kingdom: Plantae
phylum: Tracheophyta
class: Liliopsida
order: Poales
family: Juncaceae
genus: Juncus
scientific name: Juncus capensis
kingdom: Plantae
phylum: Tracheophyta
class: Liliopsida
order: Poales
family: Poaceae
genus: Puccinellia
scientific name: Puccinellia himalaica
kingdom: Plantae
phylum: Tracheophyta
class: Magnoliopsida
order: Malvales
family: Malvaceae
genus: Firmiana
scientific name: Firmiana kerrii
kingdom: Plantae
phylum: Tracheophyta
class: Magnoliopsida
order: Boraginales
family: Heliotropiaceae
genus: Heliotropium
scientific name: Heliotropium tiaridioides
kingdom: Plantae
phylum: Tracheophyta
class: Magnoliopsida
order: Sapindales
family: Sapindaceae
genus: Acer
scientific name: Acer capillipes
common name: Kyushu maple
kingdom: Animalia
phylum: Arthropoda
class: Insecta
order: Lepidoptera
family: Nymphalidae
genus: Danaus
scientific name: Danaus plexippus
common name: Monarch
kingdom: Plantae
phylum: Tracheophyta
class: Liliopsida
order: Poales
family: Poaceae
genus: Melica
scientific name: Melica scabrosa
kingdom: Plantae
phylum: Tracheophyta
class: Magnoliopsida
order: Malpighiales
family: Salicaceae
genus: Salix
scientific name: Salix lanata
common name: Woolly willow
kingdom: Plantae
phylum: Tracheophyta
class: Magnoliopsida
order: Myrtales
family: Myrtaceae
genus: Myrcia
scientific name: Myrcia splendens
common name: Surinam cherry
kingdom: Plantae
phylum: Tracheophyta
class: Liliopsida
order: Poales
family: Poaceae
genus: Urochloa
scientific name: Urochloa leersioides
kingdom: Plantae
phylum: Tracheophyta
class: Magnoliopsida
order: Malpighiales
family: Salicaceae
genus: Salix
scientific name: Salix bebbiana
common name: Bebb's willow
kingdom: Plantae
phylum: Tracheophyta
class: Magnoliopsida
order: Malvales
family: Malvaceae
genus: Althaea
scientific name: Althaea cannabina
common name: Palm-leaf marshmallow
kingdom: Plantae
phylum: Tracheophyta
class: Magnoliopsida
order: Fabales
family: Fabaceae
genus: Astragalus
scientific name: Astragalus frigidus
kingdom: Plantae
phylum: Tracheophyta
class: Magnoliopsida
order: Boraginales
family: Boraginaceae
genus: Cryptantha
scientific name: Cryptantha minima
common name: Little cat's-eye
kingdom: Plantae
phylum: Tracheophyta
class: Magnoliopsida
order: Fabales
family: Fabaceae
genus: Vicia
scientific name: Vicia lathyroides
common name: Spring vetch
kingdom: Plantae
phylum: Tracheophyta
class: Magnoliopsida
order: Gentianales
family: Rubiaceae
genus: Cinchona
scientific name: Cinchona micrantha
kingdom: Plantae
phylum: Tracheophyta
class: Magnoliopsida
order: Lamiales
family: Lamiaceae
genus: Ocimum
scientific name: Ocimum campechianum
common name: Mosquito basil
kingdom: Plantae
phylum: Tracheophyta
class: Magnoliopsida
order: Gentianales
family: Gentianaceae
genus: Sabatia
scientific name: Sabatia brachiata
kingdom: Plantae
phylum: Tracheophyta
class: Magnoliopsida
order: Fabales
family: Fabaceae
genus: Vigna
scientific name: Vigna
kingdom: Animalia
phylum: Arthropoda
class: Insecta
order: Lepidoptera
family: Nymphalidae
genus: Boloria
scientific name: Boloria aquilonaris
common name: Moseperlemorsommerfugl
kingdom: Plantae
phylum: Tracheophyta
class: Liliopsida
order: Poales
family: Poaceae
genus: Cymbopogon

+ + + +

WRITTEN INSTRUCTION: Rewrite the lines from the one containing "genus: Urochloa" up to and including the one containing "common name: Spring vetch", swapping "common name" for "vernacular name" and leaving everything else unchanged.

RESPONSE TO THIS TASK:
genus: Urochloa
scientific name: Urochloa leersioides
kingdom: Plantae
phylum: Tracheophyta
class: Magnoliopsida
order: Malpighiales
family: Salicaceae
genus: Salix
scientific name: Salix bebbiana
vernacular name: Bebb's willow
kingdom: Plantae
phylum: Tracheophyta
class: Magnoliopsida
order: Malvales
family: Malvaceae
genus: Althaea
scientific name: Althaea cannabina
vernacular name: Palm-leaf marshmallow
kingdom: Plantae
phylum: Tracheophyta
class: Magnoliopsida
order: Fabales
family: Fabaceae
genus: Astragalus
scientific name: Astragalus frigidus
kingdom: Plantae
phylum: Tracheophyta
class: Magnoliopsida
order: Boraginales
family: Boraginaceae
genus: Cryptantha
scientific name: Cryptantha minima
vernacular name: Little cat's-eye
kingdom: Plantae
phylum: Tracheophyta
class: Magnoliopsida
order: Fabales
family: Fabaceae
genus: Vicia
scientific name: Vicia lathyroides
vernacular name: Spring vetch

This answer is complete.